#### [YOUR TASK]
Using the records below, filter for lines that contain the string "saneamiento" and copy them out.

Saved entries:
○ ○ ○ ○ ○ ○ ○

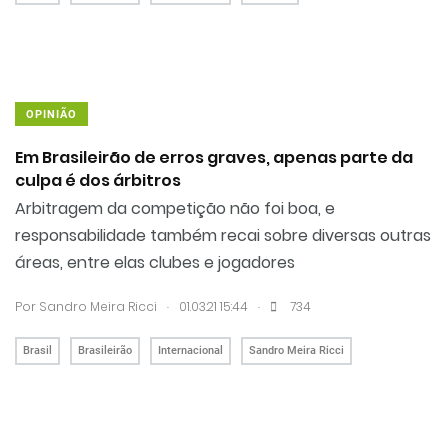
OPINIÃO
Em Brasileirão de erros graves, apenas parte da
culpa é dos árbitros
Arbitragem da competição não foi boa, e
responsabilidade também recai sobre diversas outras
áreas, entre elas clubes e jogadores
.
.
Por
Sandro Meira Ricci
01.03.21 15:44
734
Brasil
Brasileirão
Internacional
Sandro Meira Ricci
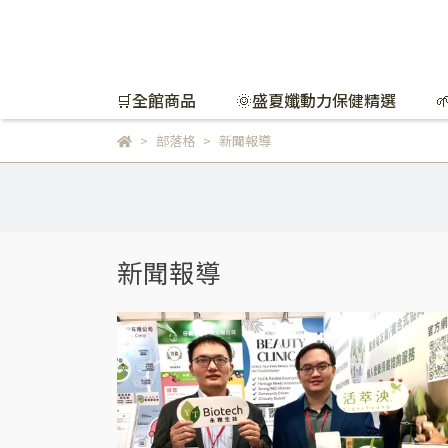
🛒全館商品
🌞盛夏孅動力保健精選
部落格
新聞報導
新聞報導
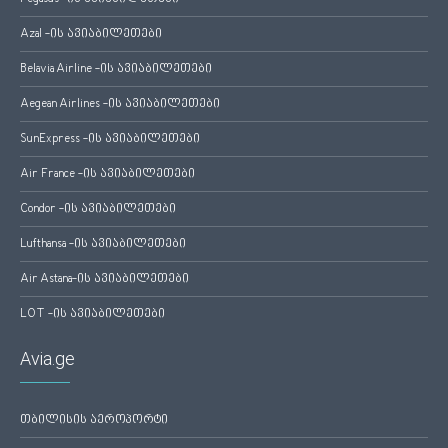
Azal -ის ავიაბილეთები
Belavia Airline -ის ავიაბილეთები
Aegean Airlines -ის ავიაბილეთები
SunExpress -ის ავიაბილეთები
Air France -ის ავიაბილეთები
Condor -ის ავიაბილეთები
Lufthansa -ის ავიაბილეთები
Air Astana-ის ავიაბილეთები
LOT -ის ავიაბილეთები
Avia.ge
თბილისის აეროპორტი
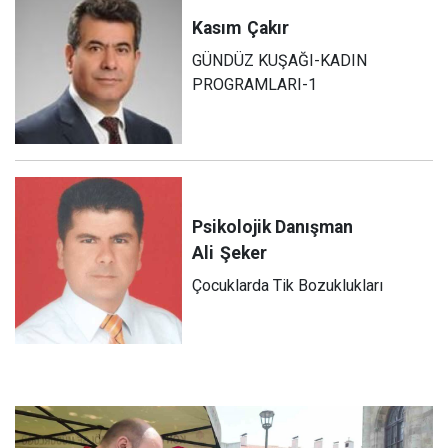
Kasım
Çakır
GÜNDÜZ KUŞAĞI-KADIN
PROGRAMLARI-1
Psikolojik Danışman
Ali
Şeker
Çocuklarda Tik Bozuklukları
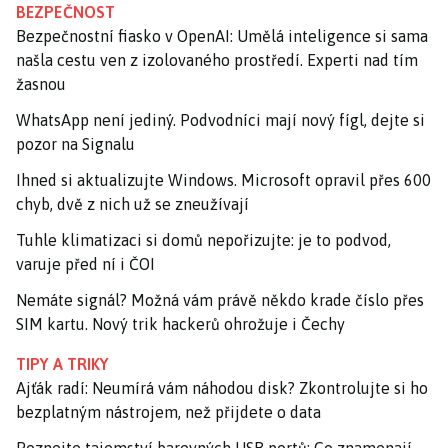
BEZPEČNOST
Bezpečnostní fiasko v OpenAI: Umělá inteligence si sama
našla cestu ven z izolovaného prostředí. Experti nad tím
žasnou
WhatsApp není jediný. Podvodníci mají nový fígl, dejte si
pozor na Signalu
Ihned si aktualizujte Windows. Microsoft opravil přes 600
chyb, dvě z nich už se zneužívají
Tuhle klimatizaci si domů nepořizujte: je to podvod,
varuje před ní i ČOI
Nemáte signál? Možná vám právě někdo krade číslo přes
SIM kartu. Nový trik hackerů ohrožuje i Čechy
TIPY A TRIKY
Ajťák radí: Neumírá vám náhodou disk? Zkontrolujte si ho
bezplatným nástrojem, než přijdete o data
Poznejte tajemství barevných USB portů: Co znamenají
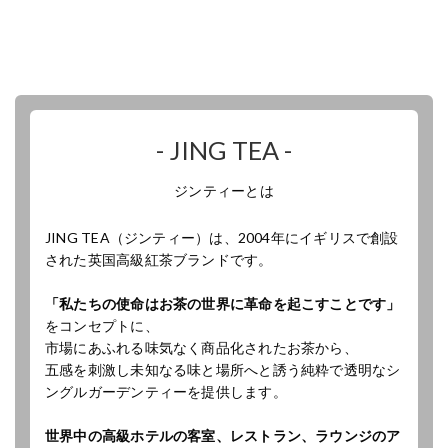
- JING TEA -
ジンティーとは
JING TEA（ジンティー）は、2004年にイギリスで創設
された英国高級紅茶ブランドです。
「私たちの使命はお茶の世界に革命を起こすことです」
をコンセプトに、
市場にあふれる味気なく商品化されたお茶から、
五感を刺激し未知なる味と場所へと誘う純粋で透明なシ
ングルガーデンティーを提供します。
世界中の高級ホテルの客室、レストラン、ラウンジのア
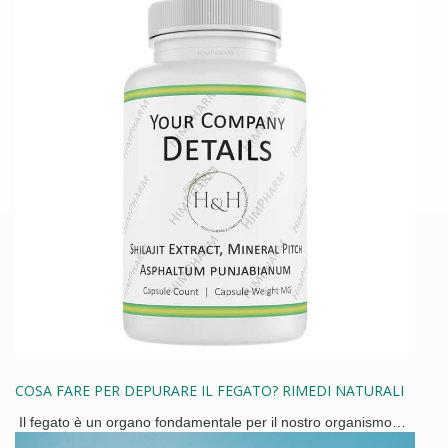
COSA FARE PER DEPURARE IL FEGATO? RIMEDI NATURALI
Il fegato è un organo fondamentale per il nostro organismo…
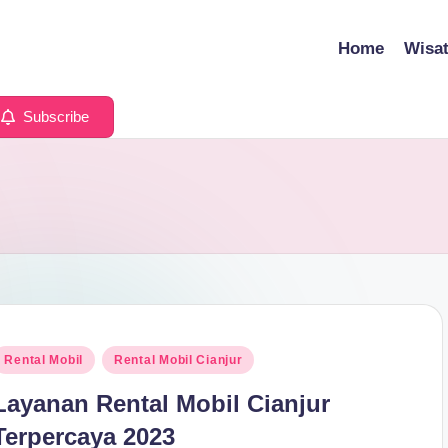
Home
Wisa
Subscribe
osted
Rental Mobil
Rental Mobil Cianjur
n
Layanan Rental Mobil Cianjur
Terpercaya 2023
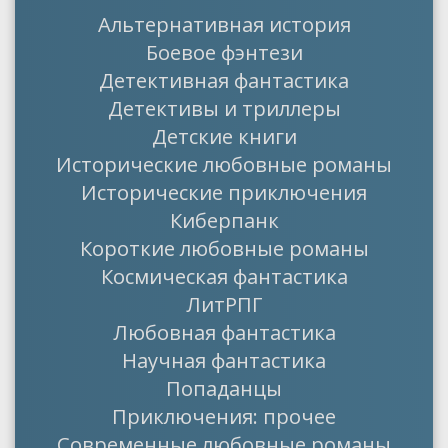
Альтернативная история
Боевое фэнтези
Детективная фантастика
Детективы и триллеры
Детские книги
Исторические любовные романы
Исторические приключения
Киберпанк
Короткие любовные романы
Космическая фантастика
ЛитРПГ
Любовная фантастика
Научная фантастика
Попаданцы
Приключения: прочее
Современные любовные романы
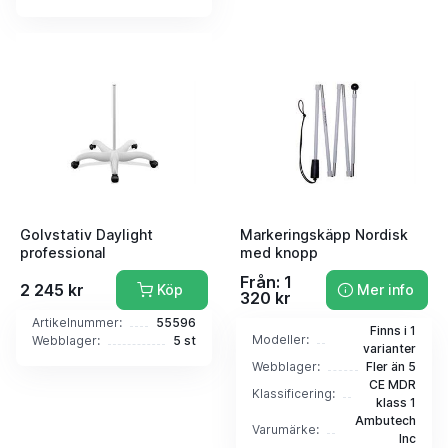
Golvstativ Daylight
Markeringskäpp Nordisk
professional
med knopp
Från: 1
2 245 kr
Köp
Mer info
320 kr
Artikelnummer:
55596
Finns i 1
Modeller:
Webblager:
5 st
varianter
Webblager:
Fler än 5
CE MDR
Klassificering:
klass 1
Ambutech
Varumärke:
Inc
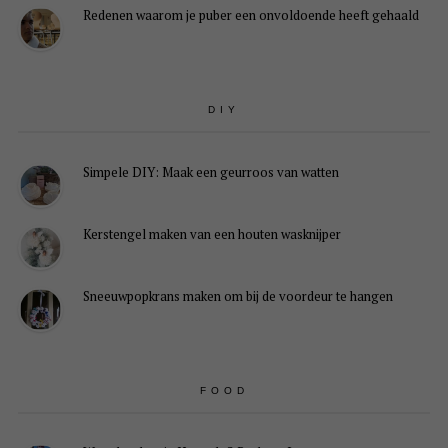
Redenen waarom je puber een onvoldoende heeft gehaald
DIY
Simpele DIY: Maak een geurroos van watten
Kerstengel maken van een houten wasknijper
Sneeuwpopkrans maken om bij de voordeur te hangen
FOOD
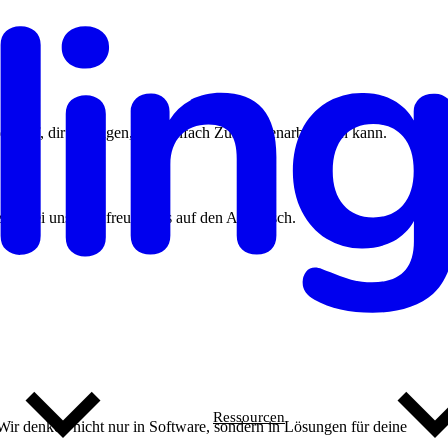
darauf, dir zu zeigen, wie einfach Zusammenarbeit sein kann.
erne bei uns. Wir freuen uns auf den Austausch.
Ressourcen
 Wir denken nicht nur in Software, sondern in Lösungen für deine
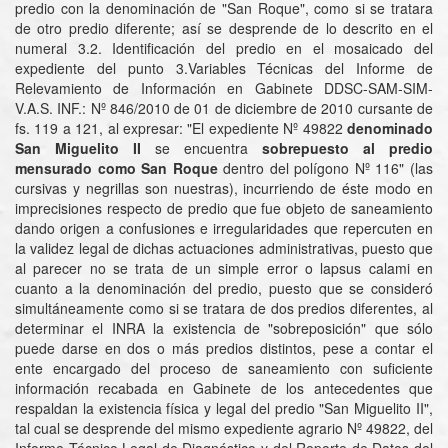
predio con la denominación de "San Roque", como si se tratara
de otro predio diferente; así se desprende de lo descrito en el
numeral 3.2. Identificación del predio en el mosaicado del
expediente del punto 3.Variables Técnicas del Informe de
Relevamiento de Información en Gabinete DDSC-SAM-SIM-
V.A.S. INF.: Nº 846/2010 de 01 de diciembre de 2010 cursante de
fs. 119 a 121, al expresar: "El expediente Nº 49822
denominado
San Miguelito II
se encuentra
sobrepuesto al
predio
mensurado como San Roque
dentro del polígono Nº 116" (las
cursivas y negrillas son nuestras), incurriendo de éste modo en
imprecisiones respecto de predio que fue objeto de saneamiento
dando origen a confusiones e irregularidades que repercuten en
la validez legal de dichas actuaciones administrativas, puesto que
al parecer no se trata de un simple error o lapsus calami en
cuanto a la denominación del predio, puesto que se consideró
simultáneamente como si se tratara de dos predios diferentes, al
determinar el INRA la existencia de "sobreposición" que sólo
puede darse en dos o más predios distintos, pese a contar el
ente encargado del proceso de saneamiento con suficiente
información recabada en Gabinete de los antecedentes que
respaldan la existencia física y legal del predio "San Miguelito II",
tal cual se desprende del mismo expediente agrario Nº 49822, del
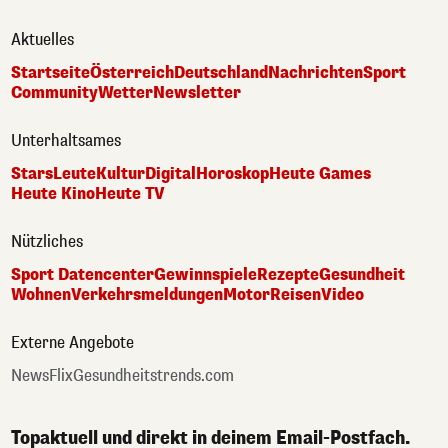
Aktuelles
Startseite
Österreich
Deutschland
Nachrichten
Sport
Community
Wetter
Newsletter
Unterhaltsames
Stars
Leute
Kultur
Digital
Horoskop
Heute Games
Heute Kino
Heute TV
Nützliches
Sport Datencenter
Gewinnspiele
Rezepte
Gesundheit
Wohnen
Verkehrsmeldungen
Motor
Reisen
Video
Externe Angebote
NewsFlix
Gesundheitstrends.com
Topaktuell und direkt in deinem Email-Postfach.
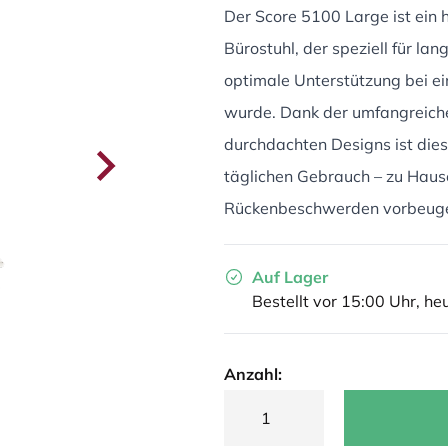
Der Score 5100 Large ist ein
Bürostuhl, der speziell für la
optimale Unterstützung bei ei
wurde. Dank der umfangreiche
durchdachten Designs ist diese
täglichen Gebrauch – zu Hause 
Rückenbeschwerden vorbeugen
Auf Lager
Bestellt vor 15:00 Uhr, he
Anzahl:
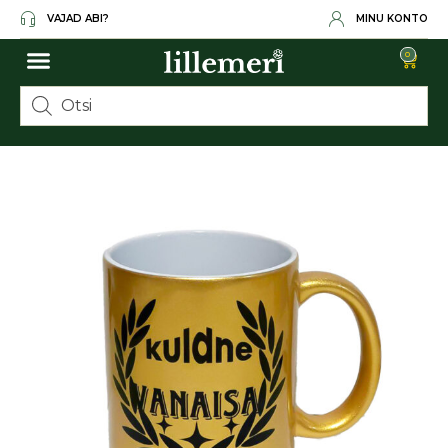
VAJAD ABI?
MINU KONTO
0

○ ○ ○ ○ ○ ○ ○

#### [OUTPUT FOR THIS TASK]
imprecisiones respecto de predio que fue objeto de saneamiento
ente encargado del proceso de saneamiento con suficiente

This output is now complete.